# Wedding with TPF member



## pixmedic (Jul 26, 2013)

Manny212 graciously took us up on our offer to let him shoot with us at a wedding in Fort Myers today. 
it went GREAT! the wedding was a little uncoordinated, but nothing we weren't used to. 
Heres a few quick shots of us working, and a group shot with what I have been told is the "TPF" salute. 
first thing you might notice is that Manny is a sexy beast.
secondly, for someone that has never shot a wedding before, he really took well to it, needing almost no direction. 
It was nice getting to meet and shoot with a fellow forum member. It was a good experience overall for us, and I think this will be something we offer again in the future. :thumbup::thumbup:


----------



## Derrel (Jul 26, 2013)

Manny---shades of Dan Marino before he got all old and fat!!!! I love the TPF salute!


----------



## squirrels (Jul 26, 2013)

I saw the first shot and thought "Manny *is *a sexy beast, and that is a pretty macho screen name for her." before I realized that was your wife. No offense Manny, you guys are all lovely people. :lmao:

I'm so glad you found a member to take you up on your offer, and I love the TPF salute!:cheer:


----------



## JacaRanda (Jul 26, 2013)

Simply wayyy freakin cool!  I cold honestly group hug you all.


----------



## Tiller (Jul 26, 2013)

The salute should be with the lens pointed toward your head 

That seemed like an awesome opportunity. Good on y'all for offering such a cool experience.


----------



## frommrstomommy (Jul 26, 2013)

love the salute!


----------



## Robin_Usagani (Jul 26, 2013)

Congrats Manny and Pixmedic!  You two make a great couple!


----------



## ronlane (Jul 26, 2013)

That's cool. Manny, when are you going to share some of your shots?


----------



## JacaRanda (Jul 27, 2013)

JacaRanda said:


> Simply wayyy freakin cool!  I cold honestly group hug you all.
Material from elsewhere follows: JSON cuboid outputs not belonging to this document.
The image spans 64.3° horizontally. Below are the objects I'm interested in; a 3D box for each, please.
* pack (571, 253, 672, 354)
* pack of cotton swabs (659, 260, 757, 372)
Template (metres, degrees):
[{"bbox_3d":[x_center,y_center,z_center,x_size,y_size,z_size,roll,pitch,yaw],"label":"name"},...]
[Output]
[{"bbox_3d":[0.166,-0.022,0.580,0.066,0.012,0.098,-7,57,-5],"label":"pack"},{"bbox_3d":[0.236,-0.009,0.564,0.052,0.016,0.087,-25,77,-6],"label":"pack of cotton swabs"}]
I could also spellcheck.  Oopsie.


----------



## JacaRanda (Jul 27, 2013)

Dang spellcheck could.


----------



## JacaRanda (Jul 27, 2013)

I give up for tonight.


----------



## tirediron (Jul 27, 2013)

Pix... dude... how many times I gotta tell ya'... ya' CAN'T wash the missus in hot water, she'll shrink! 



Very cool meet-up!


----------



## Buckster (Jul 27, 2013)

Pix, there is truly a special place in Photographer Heaven for people like you and the Mrs.

Your generosity never ceases to inspire.

Thanks for being you.


----------



## Rwsphotos (Jul 27, 2013)

Lmao Tirediorn no hot water it's just me. How I hooked up with mr tall, dark and handsome 19 years thats ago is a mystery.


----------



## tirediron (Jul 27, 2013)

Rwsphotos said:


> Lmao Tirediorn no hot water it's just me. How I hooked up with mr tall, dark and handsome 19 years thats ago is a mystery.


----------



## manny212 (Jul 27, 2013)

Let me just start off by saying I had the honor and pleasure to shoot with Jason and his lovely wife yesterday . The two nicest people anyone will ever meet . Even if I don't get a single image , I'm still a winner for meeting these two fine folks .

What they offered here was an invaluable learning experience that i wont soon forget . 

All in all I had a great day , an absolute BLAST ! although this wedding might have been a bit disorganized , It was great to see them just roll with the punches and git it done . A great meet up and one that I will be forever grateful for !


----------



## Rwsphotos (Jul 27, 2013)

It was just as much an honor for us to have Manny shoot with us. We weren't the only ones to roll with the punches in a disorganized mess of wedding chaos. He was a trooper rocked out his first second shooting experience with grace.  To me this is how TPF should be out shooting photos better yet out shooting with another TPF member.  When another event gives me the flexibility to present this kind of offer again the lucky participant needs to thank Manny for making this an experience worth repeating given the chance.  And Manny him self is more than welcome to join us again when we are in that area. Can't wait to see his results.


----------



## terri (Jul 27, 2013)

Y'all rock!!   Thanks for posting these, and showing us your lovely wife, too.     

Great job on the TPF salute!    :salute:


----------



## Stevepwns (Jul 27, 2013)

I have only been here at this site for a short time, but among other things, this shows me I found the right place to learn.  Just awesome, guys.  :hug::


----------



## Rwsphotos (Jul 27, 2013)

Thanks for the Complement Terri.  I do make model Material with my scrunchy face to the camera huh? :er:


----------



## manny212 (Jul 27, 2013)

Yes you do make make model material!!! Remember =shoot me =which I did lol 

Sent from my SAMSUNG-SGH-I747 using Tapatalk 2


----------



## EIngerson (Jul 27, 2013)

Very cool.


----------



## 12sndsgood (Aug 1, 2013)

glad it all worked out for everyone involved. A really cool thing for you two to offer up.


----------



## Ron Evers (Aug 2, 2013)

Nice meet-up.

Now get the little lady an Oly OMD E-M5 so she does not need to carry a brick.


----------



## Parker219 (Aug 2, 2013)

All I see in the last photo is "the stash". Its mesmerizing!


----------



## pixmedic (Aug 5, 2013)

Ron Evers said:


> Nice meet-up.
> 
> Now get the little lady an Oly OMD E-M5 so she does not need to carry a brick.



Funny enough, she HAS been looking into some of the M4/3 style systems. Some have the same size sensor as a DX DSLR. 
might work well for outdoor daytime shoots where she has to do a lot of walking.  The engagement shoot in Leu Gardens was a PITA dragging around all the gear through the whole park. 

The downside of course, is spending a bunch more money investing into another camera system.


----------